Records provided: Begin
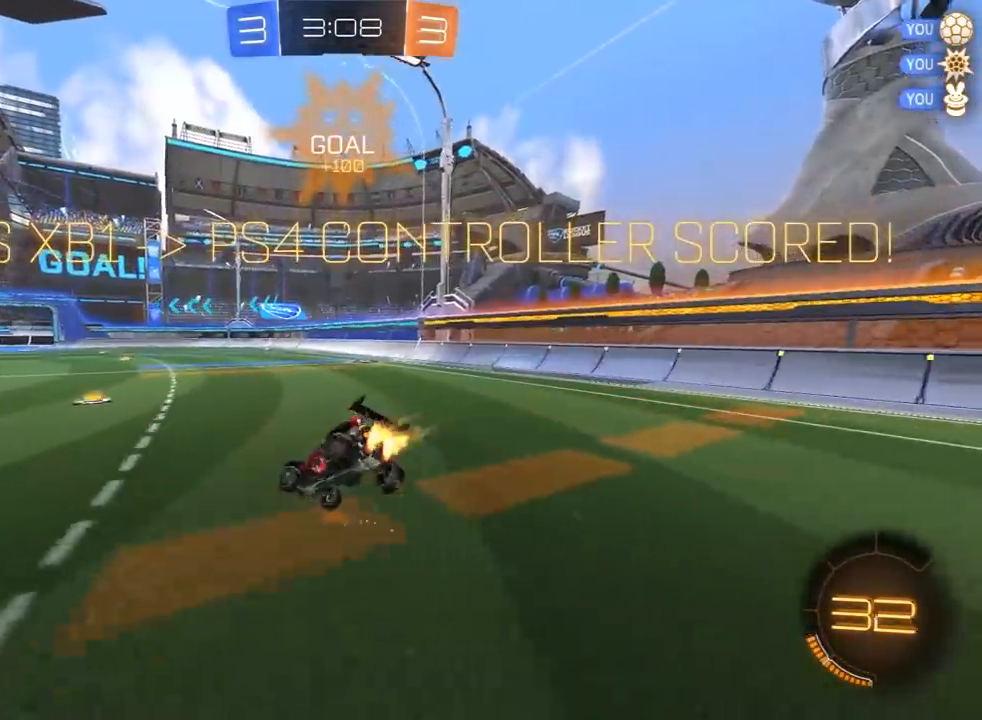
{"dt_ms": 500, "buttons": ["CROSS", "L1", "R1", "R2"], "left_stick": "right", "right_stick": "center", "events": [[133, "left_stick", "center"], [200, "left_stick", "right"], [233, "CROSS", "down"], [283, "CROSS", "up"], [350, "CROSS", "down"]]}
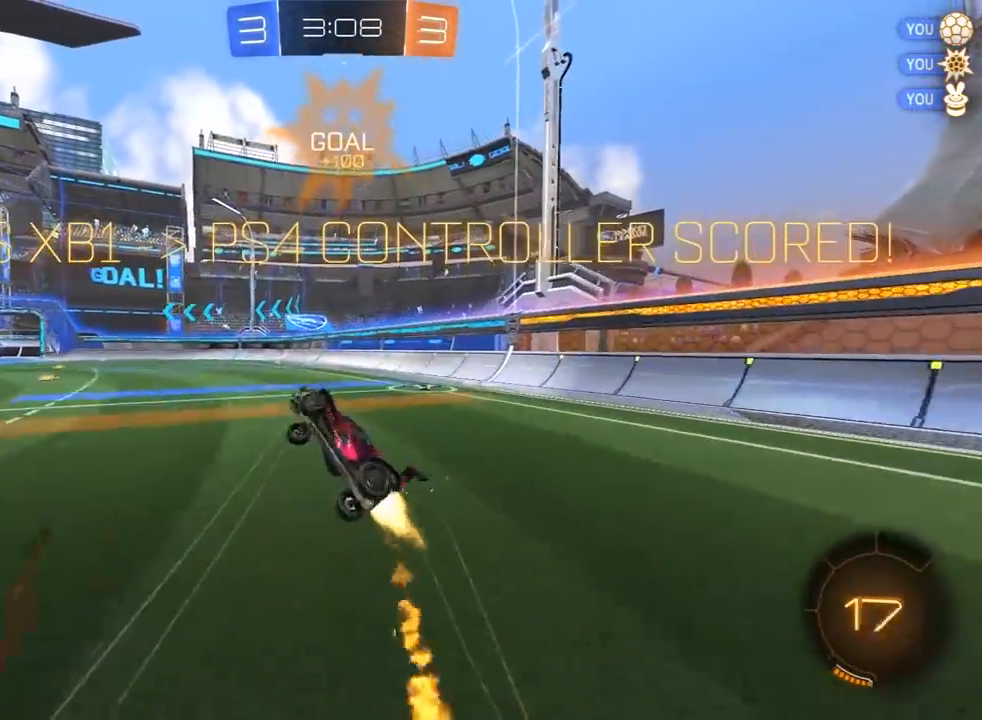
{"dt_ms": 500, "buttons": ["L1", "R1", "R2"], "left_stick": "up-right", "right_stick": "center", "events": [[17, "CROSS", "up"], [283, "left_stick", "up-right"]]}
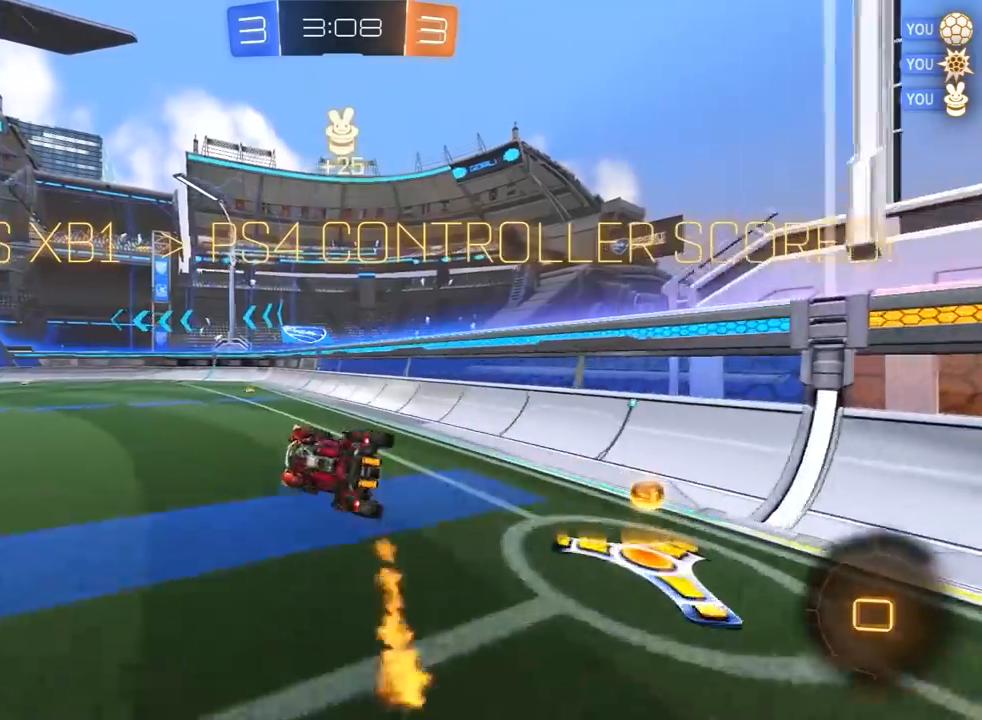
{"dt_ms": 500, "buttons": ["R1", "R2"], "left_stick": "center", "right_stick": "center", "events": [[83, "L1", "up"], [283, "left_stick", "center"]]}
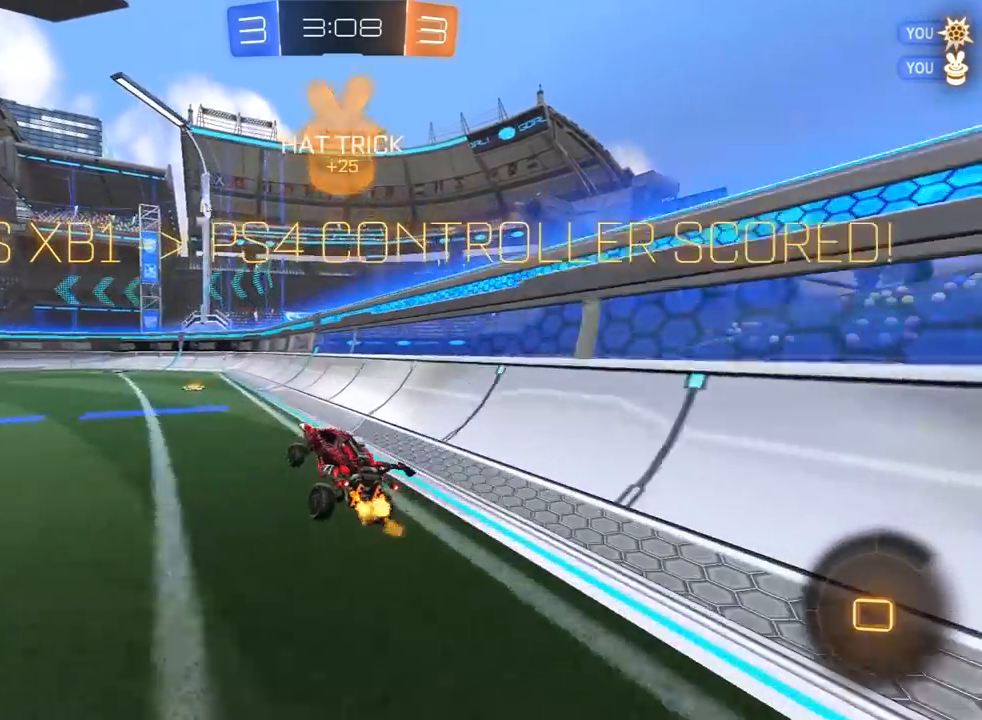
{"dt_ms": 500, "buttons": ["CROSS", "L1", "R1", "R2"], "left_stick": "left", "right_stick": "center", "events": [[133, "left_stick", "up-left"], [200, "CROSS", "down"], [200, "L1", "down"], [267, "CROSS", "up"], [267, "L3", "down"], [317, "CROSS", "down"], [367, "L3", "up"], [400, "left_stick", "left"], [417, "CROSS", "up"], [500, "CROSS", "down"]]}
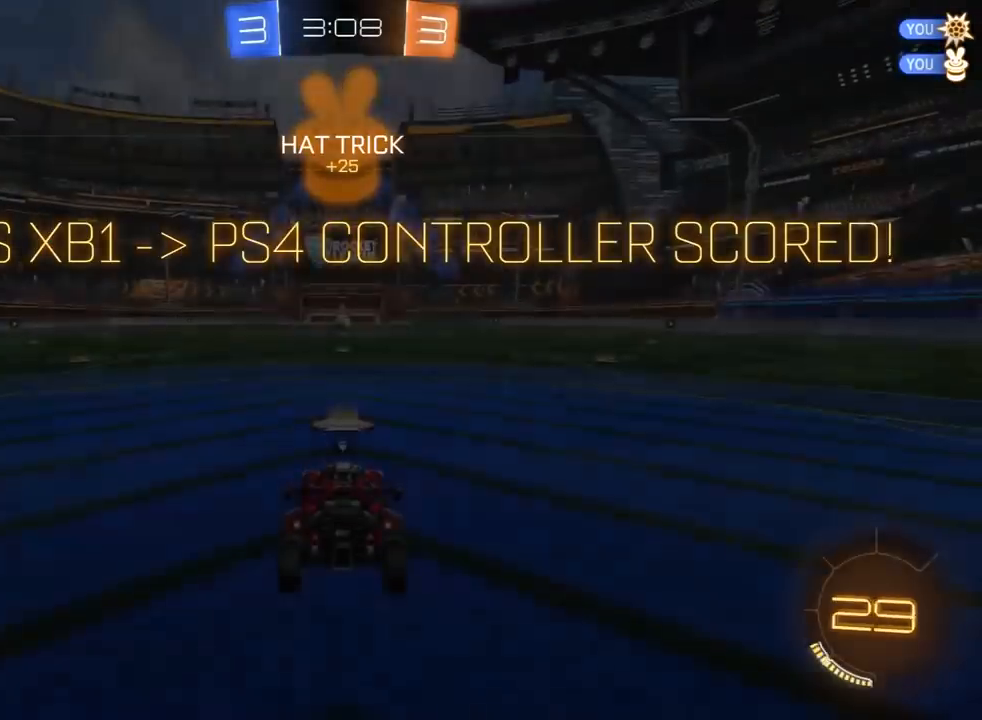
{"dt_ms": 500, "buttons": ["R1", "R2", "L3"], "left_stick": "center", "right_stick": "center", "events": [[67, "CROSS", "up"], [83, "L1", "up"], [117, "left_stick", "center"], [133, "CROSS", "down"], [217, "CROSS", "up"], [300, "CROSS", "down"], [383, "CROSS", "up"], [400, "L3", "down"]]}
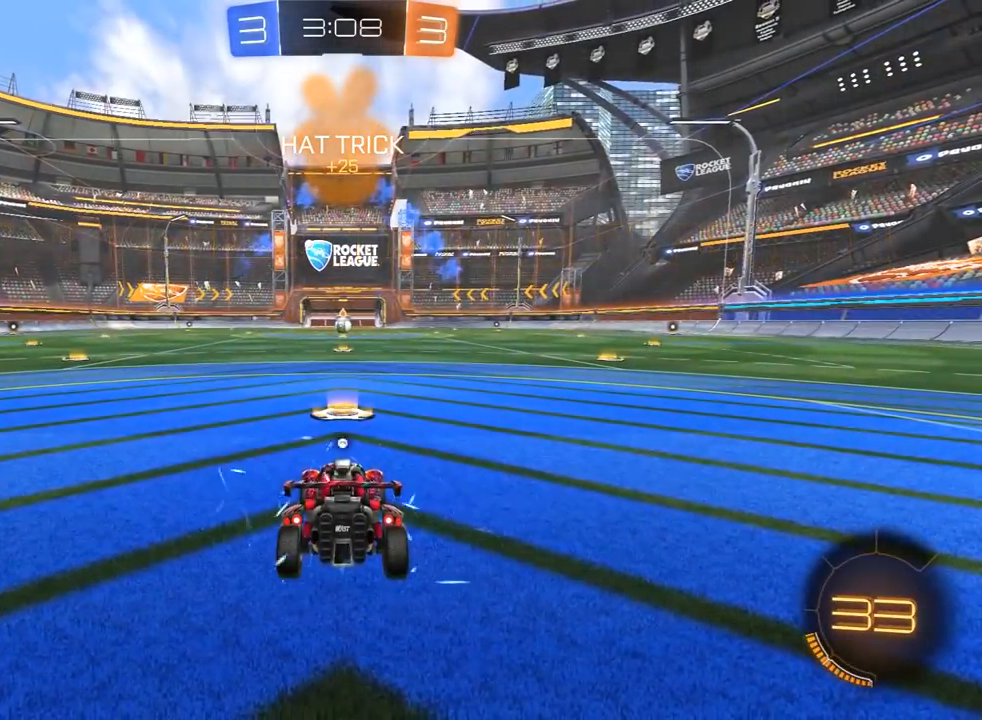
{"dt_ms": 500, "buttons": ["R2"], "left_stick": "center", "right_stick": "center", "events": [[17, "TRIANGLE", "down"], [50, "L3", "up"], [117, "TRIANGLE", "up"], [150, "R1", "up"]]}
Records provided: End
Task description
Every line above with the word "CROSS" is to be copied out.

Exercise solution
{"dt_ms": 500, "buttons": ["CROSS", "L1", "R1", "R2"], "left_stick": "right", "right_stick": "center", "events": [[133, "left_stick", "center"], [200, "left_stick", "right"], [233, "CROSS", "down"], [283, "CROSS", "up"], [350, "CROSS", "down"]]}
{"dt_ms": 500, "buttons": ["L1", "R1", "R2"], "left_stick": "up-right", "right_stick": "center", "events": [[17, "CROSS", "up"], [283, "left_stick", "up-right"]]}
{"dt_ms": 500, "buttons": ["CROSS", "L1", "R1", "R2"], "left_stick": "left", "right_stick": "center", "events": [[133, "left_stick", "up-left"], [200, "CROSS", "down"], [200, "L1", "down"], [267, "CROSS", "up"], [267, "L3", "down"], [317, "CROSS", "down"], [367, "L3", "up"], [400, "left_stick", "left"], [417, "CROSS", "up"], [500, "CROSS", "down"]]}
{"dt_ms": 500, "buttons": ["R1", "R2", "L3"], "left_stick": "center", "right_stick": "center", "events": [[67, "CROSS", "up"], [83, "L1", "up"], [117, "left_stick", "center"], [133, "CROSS", "down"], [217, "CROSS", "up"], [300, "CROSS", "down"], [383, "CROSS", "up"], [400, "L3", "down"]]}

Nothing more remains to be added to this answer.